Gestern meldete die „Financial Times Deutschland“ mit 91 Wörtern auf Seite 6, dass „Bild“ „nach den Auflagenrückgängen der letzten Jahre nun auch Leserverluste verkraften“ müsse und laut aktueller Media-Analyse 60.000 Leser weniger als im Vorjahr erreiche. Der tatsächliche Minuseffekt sei jedoch wegen einer Methodenänderung wahrscheinlich noch größer.

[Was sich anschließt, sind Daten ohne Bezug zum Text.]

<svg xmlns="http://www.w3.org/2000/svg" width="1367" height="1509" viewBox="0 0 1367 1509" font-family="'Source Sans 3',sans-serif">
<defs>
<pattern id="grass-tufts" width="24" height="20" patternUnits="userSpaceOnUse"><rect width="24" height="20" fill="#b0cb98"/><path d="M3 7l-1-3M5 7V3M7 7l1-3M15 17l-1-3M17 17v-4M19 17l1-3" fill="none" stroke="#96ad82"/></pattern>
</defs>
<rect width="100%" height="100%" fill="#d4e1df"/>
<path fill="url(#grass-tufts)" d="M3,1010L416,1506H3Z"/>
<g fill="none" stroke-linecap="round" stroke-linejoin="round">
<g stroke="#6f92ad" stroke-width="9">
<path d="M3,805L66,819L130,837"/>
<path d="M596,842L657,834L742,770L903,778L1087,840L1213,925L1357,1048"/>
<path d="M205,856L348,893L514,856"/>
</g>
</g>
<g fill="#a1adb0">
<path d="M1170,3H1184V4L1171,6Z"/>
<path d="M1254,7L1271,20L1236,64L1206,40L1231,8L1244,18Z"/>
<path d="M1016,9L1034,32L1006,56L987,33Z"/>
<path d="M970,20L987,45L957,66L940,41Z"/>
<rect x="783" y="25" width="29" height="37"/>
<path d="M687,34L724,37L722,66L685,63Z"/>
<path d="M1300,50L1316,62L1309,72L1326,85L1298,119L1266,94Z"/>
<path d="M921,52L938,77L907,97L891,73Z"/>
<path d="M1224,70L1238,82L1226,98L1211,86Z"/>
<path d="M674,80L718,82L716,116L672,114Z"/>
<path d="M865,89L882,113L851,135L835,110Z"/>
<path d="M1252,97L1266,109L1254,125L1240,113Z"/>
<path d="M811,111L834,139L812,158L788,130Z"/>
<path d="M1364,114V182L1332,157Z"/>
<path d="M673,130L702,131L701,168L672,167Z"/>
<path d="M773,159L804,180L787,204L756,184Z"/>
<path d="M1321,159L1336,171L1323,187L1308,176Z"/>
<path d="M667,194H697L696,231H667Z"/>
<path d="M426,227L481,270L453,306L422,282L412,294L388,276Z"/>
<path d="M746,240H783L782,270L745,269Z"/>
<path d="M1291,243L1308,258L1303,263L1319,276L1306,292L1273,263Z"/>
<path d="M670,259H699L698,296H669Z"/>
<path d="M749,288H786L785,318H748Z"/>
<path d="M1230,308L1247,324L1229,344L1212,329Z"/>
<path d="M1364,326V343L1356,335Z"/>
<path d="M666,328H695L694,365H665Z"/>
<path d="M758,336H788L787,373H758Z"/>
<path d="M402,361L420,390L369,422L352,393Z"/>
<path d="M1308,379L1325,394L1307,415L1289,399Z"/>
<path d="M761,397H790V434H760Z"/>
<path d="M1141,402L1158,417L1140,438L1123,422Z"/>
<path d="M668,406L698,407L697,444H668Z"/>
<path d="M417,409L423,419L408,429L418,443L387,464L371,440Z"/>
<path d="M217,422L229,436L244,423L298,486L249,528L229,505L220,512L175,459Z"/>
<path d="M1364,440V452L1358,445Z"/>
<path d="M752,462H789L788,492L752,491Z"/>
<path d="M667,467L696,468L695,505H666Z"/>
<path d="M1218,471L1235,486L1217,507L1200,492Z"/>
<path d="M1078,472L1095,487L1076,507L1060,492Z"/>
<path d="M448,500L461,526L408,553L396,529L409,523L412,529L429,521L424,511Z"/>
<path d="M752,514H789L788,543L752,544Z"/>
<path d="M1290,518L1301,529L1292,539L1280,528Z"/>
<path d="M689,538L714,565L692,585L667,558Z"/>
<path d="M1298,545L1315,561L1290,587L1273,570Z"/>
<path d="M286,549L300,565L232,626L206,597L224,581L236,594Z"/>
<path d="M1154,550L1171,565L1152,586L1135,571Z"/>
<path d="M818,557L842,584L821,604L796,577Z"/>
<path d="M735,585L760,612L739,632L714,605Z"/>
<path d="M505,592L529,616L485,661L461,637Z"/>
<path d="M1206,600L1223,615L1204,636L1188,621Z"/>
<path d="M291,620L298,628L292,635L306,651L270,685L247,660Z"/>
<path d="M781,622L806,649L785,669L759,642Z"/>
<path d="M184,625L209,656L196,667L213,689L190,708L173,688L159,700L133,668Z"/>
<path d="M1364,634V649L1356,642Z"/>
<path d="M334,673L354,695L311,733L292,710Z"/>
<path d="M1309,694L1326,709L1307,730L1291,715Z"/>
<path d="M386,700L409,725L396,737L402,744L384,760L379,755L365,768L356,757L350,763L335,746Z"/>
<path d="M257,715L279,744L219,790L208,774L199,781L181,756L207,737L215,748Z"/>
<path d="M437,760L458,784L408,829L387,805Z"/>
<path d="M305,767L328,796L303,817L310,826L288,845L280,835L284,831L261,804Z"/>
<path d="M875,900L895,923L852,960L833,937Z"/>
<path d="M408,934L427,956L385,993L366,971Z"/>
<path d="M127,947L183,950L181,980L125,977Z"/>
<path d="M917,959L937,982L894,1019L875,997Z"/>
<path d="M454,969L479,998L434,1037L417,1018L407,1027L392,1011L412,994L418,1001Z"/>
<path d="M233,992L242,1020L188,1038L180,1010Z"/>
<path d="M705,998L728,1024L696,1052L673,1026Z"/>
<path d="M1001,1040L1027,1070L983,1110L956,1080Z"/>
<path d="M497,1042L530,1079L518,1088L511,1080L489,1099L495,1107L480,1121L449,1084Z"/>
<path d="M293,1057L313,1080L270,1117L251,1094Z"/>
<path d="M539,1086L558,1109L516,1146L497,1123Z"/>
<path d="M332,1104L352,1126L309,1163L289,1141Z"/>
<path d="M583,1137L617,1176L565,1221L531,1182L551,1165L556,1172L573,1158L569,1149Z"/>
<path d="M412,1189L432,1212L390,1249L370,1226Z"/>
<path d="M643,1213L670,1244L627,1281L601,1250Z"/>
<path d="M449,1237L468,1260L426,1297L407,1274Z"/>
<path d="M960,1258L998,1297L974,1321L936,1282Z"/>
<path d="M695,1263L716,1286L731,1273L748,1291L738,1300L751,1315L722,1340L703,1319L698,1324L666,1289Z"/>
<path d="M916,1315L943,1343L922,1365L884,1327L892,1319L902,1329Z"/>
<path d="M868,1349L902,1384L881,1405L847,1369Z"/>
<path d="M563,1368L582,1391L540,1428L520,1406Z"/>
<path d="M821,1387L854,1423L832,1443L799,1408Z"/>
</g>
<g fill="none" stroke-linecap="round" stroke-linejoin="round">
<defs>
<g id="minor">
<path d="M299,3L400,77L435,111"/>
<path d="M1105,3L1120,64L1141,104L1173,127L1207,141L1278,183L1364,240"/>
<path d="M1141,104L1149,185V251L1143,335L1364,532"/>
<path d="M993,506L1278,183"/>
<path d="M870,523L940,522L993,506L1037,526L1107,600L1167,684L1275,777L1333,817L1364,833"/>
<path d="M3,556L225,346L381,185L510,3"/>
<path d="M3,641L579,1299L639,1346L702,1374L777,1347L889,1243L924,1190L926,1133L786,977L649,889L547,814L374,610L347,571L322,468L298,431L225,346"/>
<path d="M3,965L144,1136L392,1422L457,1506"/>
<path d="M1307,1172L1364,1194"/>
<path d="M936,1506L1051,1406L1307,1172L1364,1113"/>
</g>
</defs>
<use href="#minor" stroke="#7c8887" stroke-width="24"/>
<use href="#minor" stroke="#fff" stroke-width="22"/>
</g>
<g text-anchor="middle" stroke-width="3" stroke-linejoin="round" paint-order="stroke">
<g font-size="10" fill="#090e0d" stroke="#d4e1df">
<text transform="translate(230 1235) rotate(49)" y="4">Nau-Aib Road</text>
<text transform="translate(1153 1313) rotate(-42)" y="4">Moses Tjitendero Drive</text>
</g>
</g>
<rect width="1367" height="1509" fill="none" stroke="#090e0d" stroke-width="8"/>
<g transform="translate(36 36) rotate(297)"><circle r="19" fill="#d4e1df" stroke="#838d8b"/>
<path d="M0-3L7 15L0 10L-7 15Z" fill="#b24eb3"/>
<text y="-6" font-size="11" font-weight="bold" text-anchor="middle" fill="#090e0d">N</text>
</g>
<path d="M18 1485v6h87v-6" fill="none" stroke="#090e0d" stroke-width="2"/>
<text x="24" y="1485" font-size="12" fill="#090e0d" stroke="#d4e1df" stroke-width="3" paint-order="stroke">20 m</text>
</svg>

Heute korrigiert die „FTD“ mit rund 100 Wörtern auf Seite 5:

„Uns [ist] leider ein schwerer Fehler unterlaufen. So heißt es in der Meldung, die ‚Bild‘-Zeitung habe aufgrund einer geänderten Auswertungsmethode deutlich an Reichweite verloren. Das ist jedoch nicht der Fall, da die Änderung nur für Zeitschriften gilt, nicht jedoch für Zeitungen.“

Und „Bild“ triumphiert mit 116 Wörtern auf der Titelseite:

„Falscher Bericht über Leserreichweite. (…) Die Chefredaktion der ‚Financial Times Deutschland‘ entschuldigt sich öffentlich für einen falschen Bericht über die Leserreichweite von BILD! Die Zeitung hatte in ihrer Donnerstag-Ausgabe behauptet, dass BILD auf Grund einer geänderten Auswertungsmethode deutlich an Reichweite verloren habe (…).“

Dass das Boulevardblatt im Vergleich zum Vorjahr 60.000 Leser weniger hat, ist zwar keine Katastrophe, stimmt allerdings trotzdem (und steht natürlich nicht dabei).

Fassen wir also zusammen: „Bild“ hat nicht aufgrund einer geänderten Auswertungsmethode Leser verloren, sondern ganz ohne fremde Hilfe.